» **Directions**: Rewrite these lines, swapping "common name" for "vernacular name" and leaving everything else as it stands. Omit the pictures from your answer.
━━━━━━━━
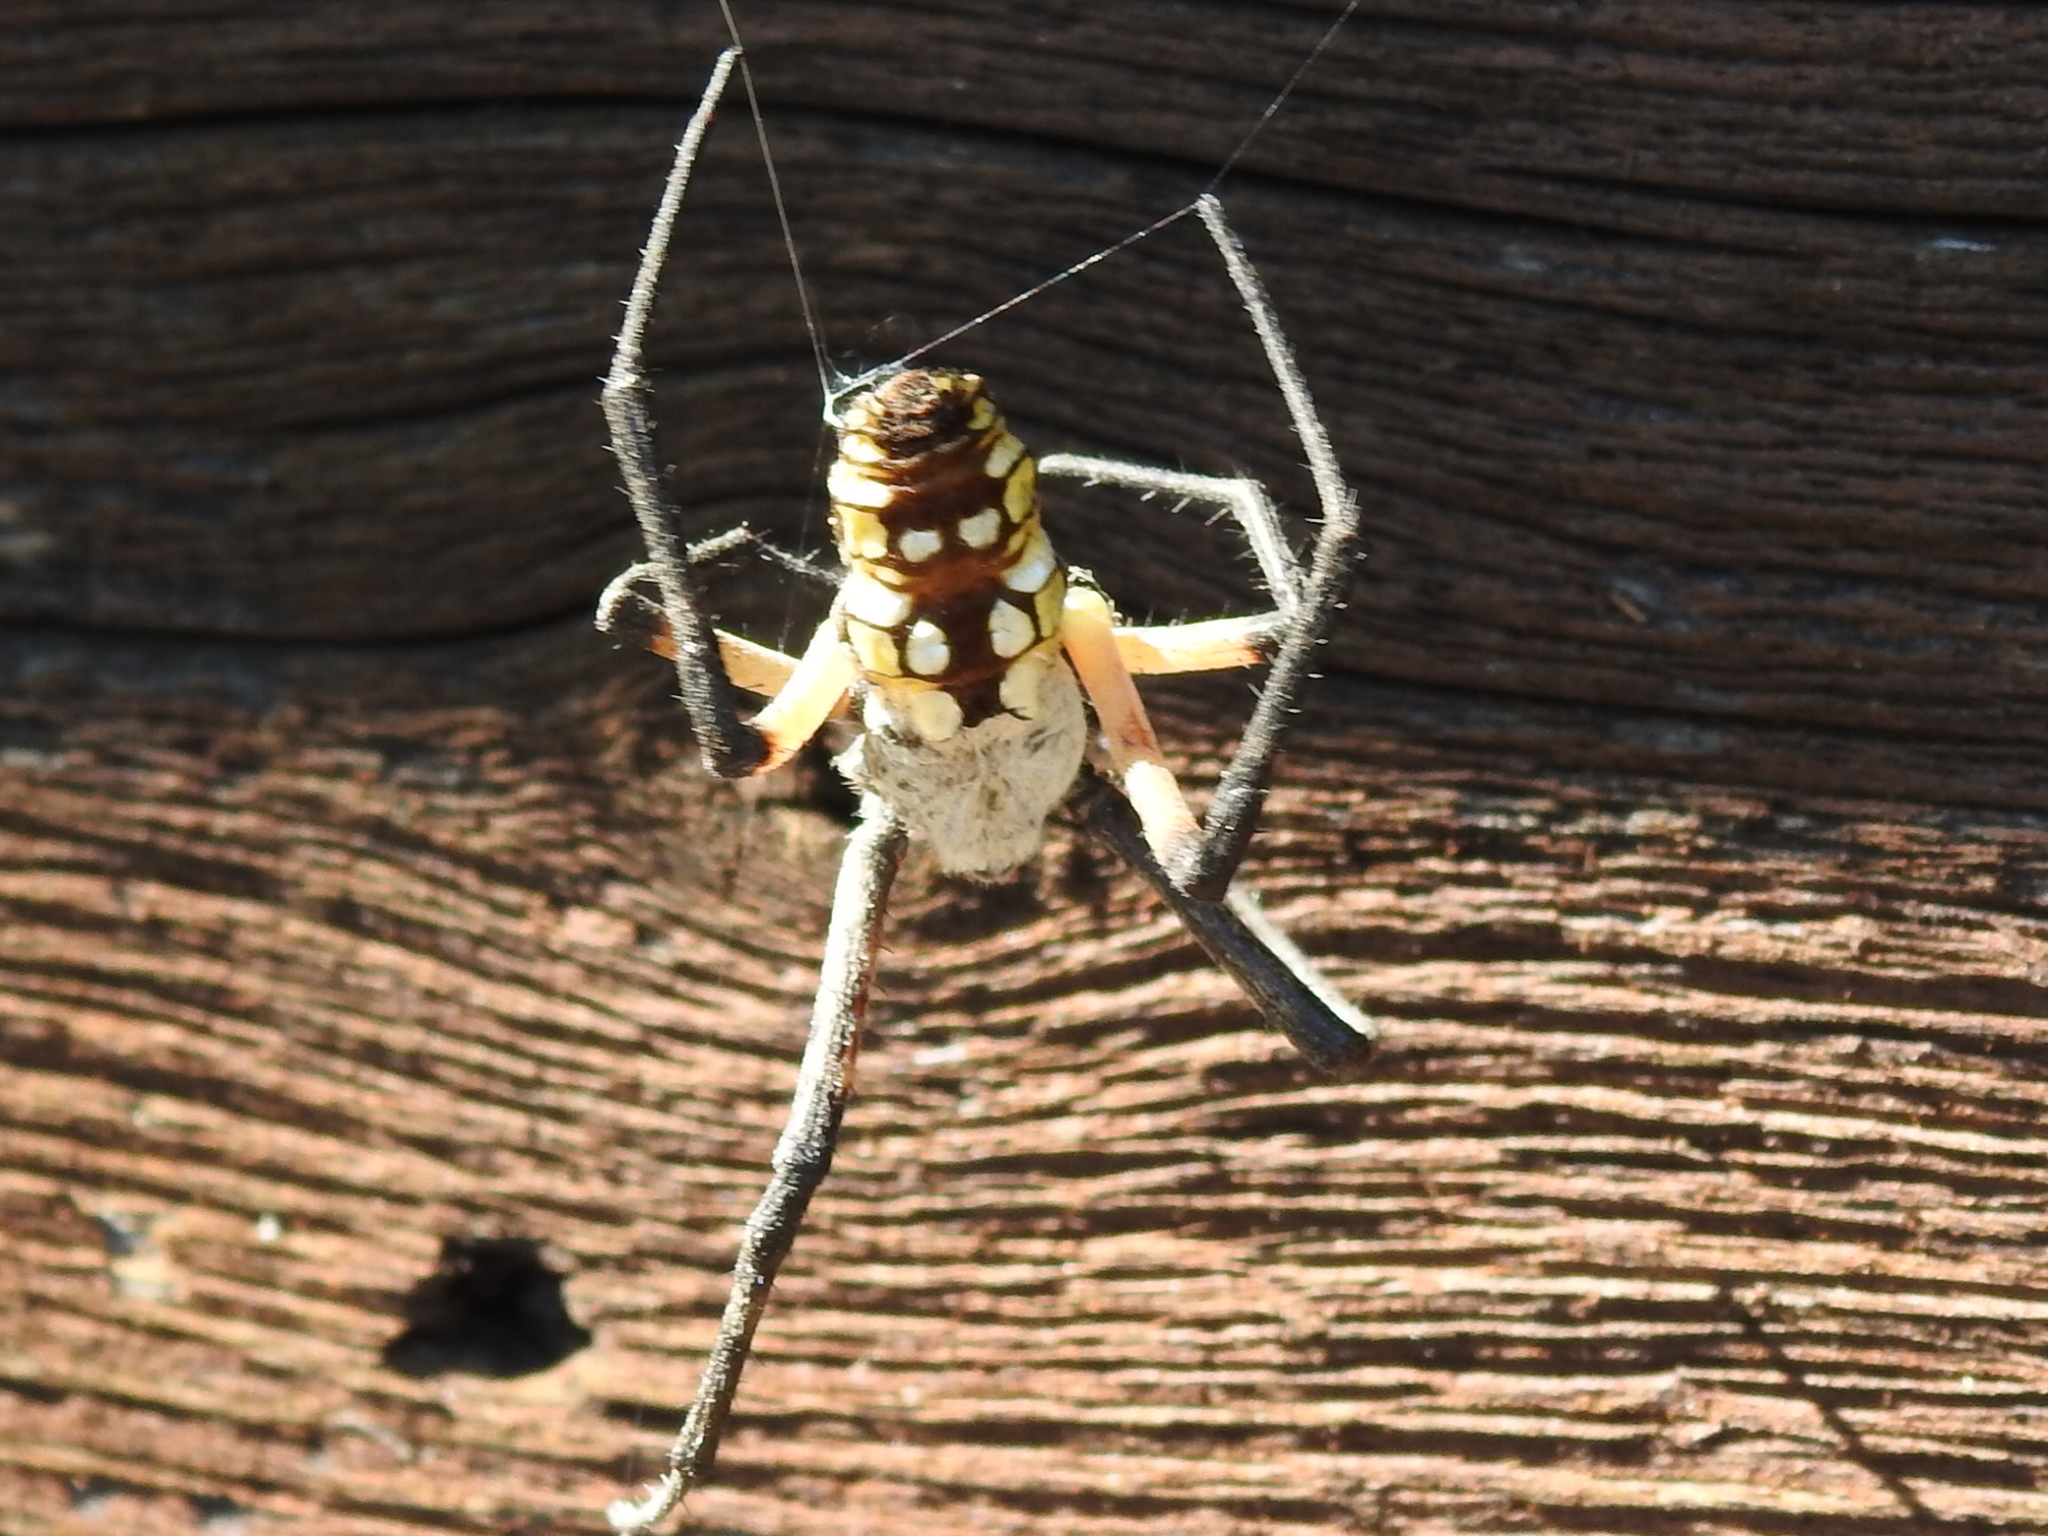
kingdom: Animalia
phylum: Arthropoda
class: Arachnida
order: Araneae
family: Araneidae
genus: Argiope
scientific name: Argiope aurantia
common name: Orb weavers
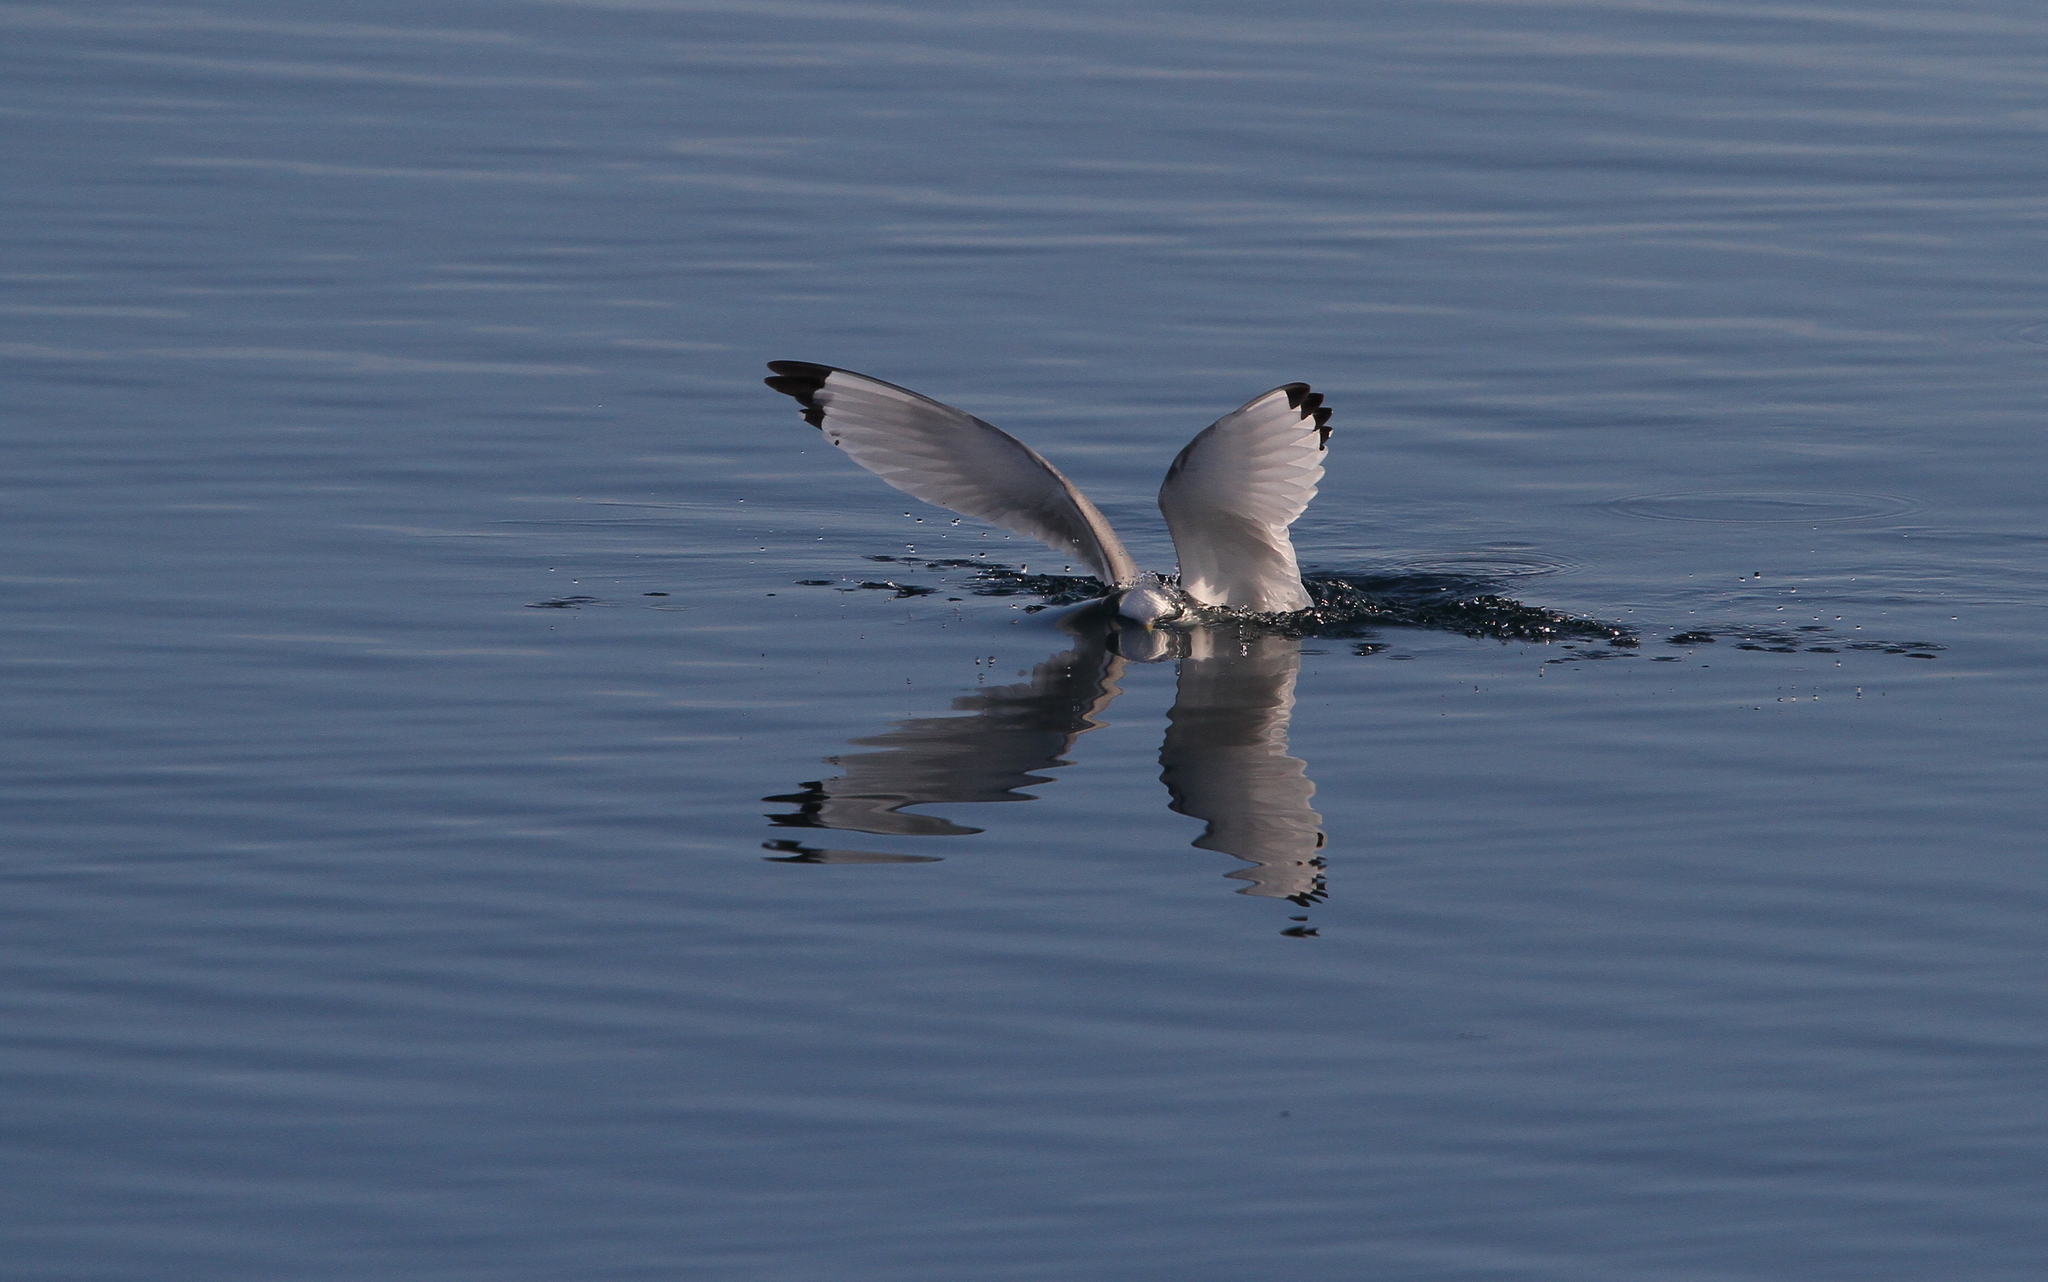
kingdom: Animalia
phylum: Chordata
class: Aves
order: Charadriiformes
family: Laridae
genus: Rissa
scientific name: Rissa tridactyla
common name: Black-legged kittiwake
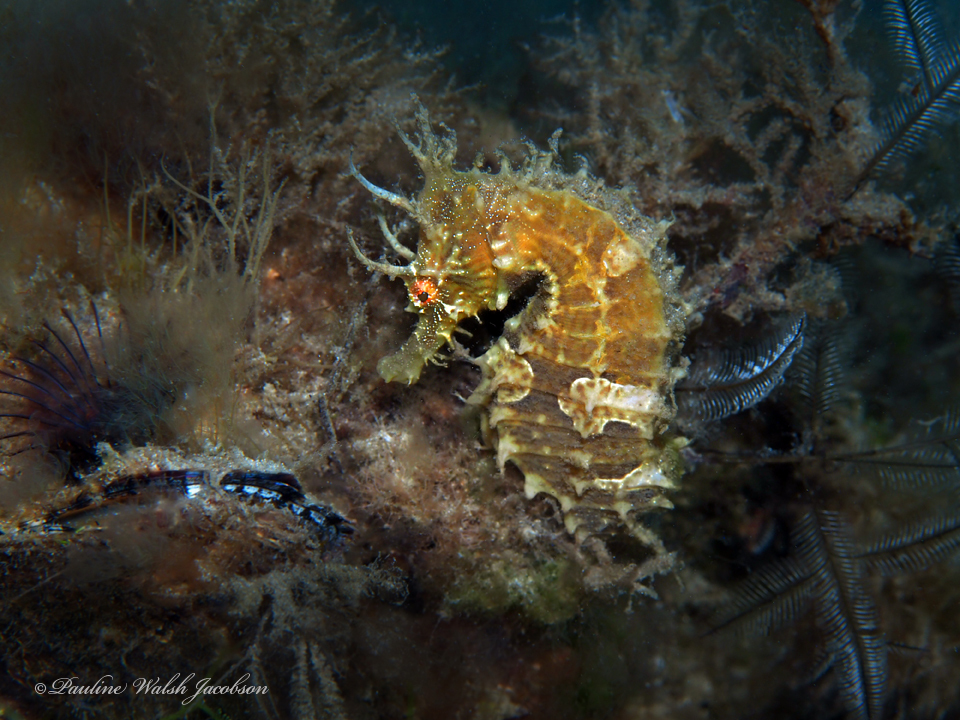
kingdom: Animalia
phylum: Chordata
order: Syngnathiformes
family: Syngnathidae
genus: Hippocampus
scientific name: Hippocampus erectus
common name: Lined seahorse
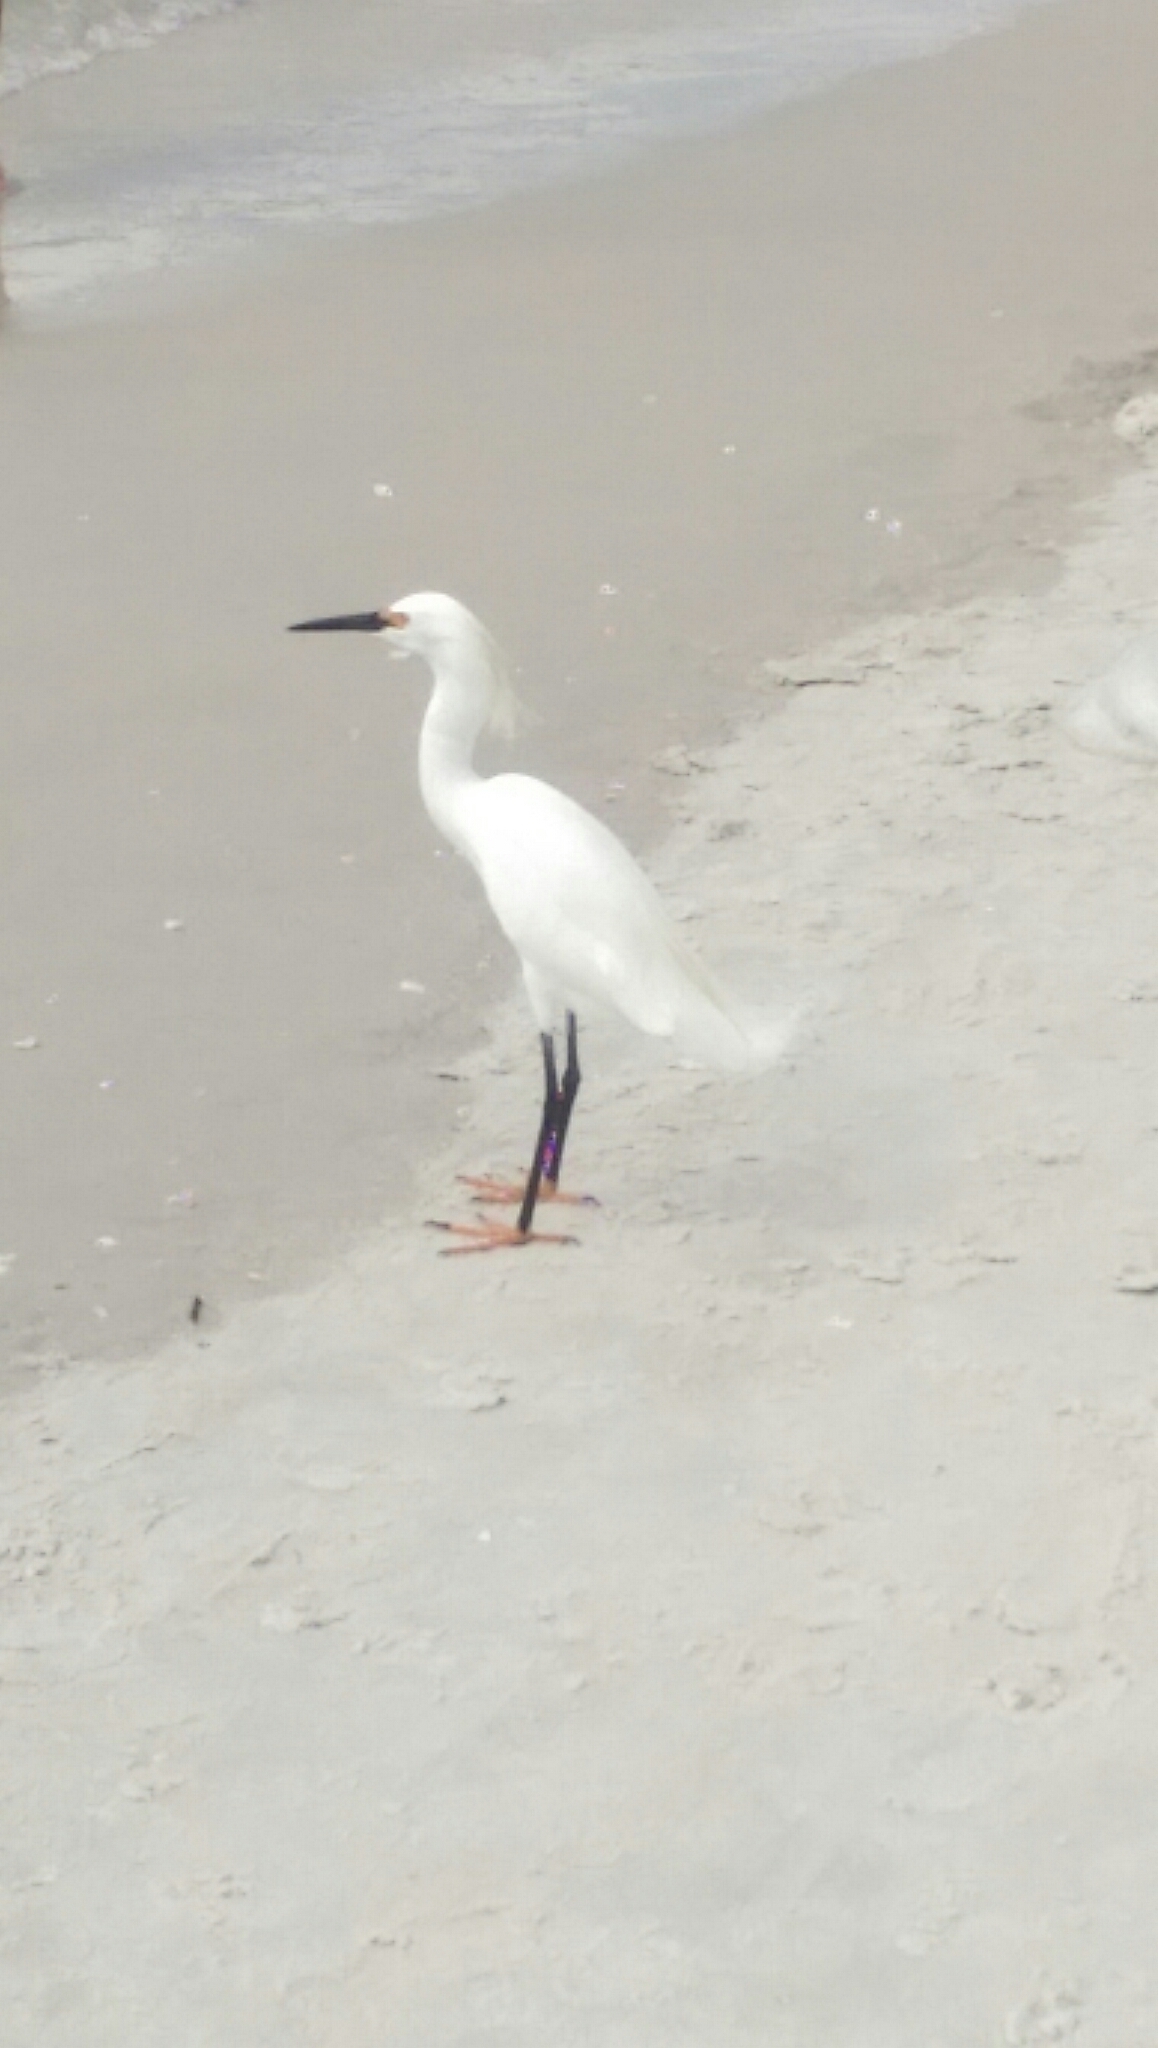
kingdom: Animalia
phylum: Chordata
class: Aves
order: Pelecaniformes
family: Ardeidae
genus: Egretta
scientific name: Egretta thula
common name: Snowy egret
━━━━━━━━
» **Response to this exercise**:
kingdom: Animalia
phylum: Arthropoda
class: Arachnida
order: Araneae
family: Araneidae
genus: Argiope
scientific name: Argiope aurantia
vernacular name: Orb weavers
kingdom: Animalia
phylum: Chordata
class: Aves
order: Charadriiformes
family: Laridae
genus: Rissa
scientific name: Rissa tridactyla
vernacular name: Black-legged kittiwake
kingdom: Animalia
phylum: Chordata
order: Syngnathiformes
family: Syngnathidae
genus: Hippocampus
scientific name: Hippocampus erectus
vernacular name: Lined seahorse
kingdom: Animalia
phylum: Chordata
class: Aves
order: Pelecaniformes
family: Ardeidae
genus: Egretta
scientific name: Egretta thula
vernacular name: Snowy egret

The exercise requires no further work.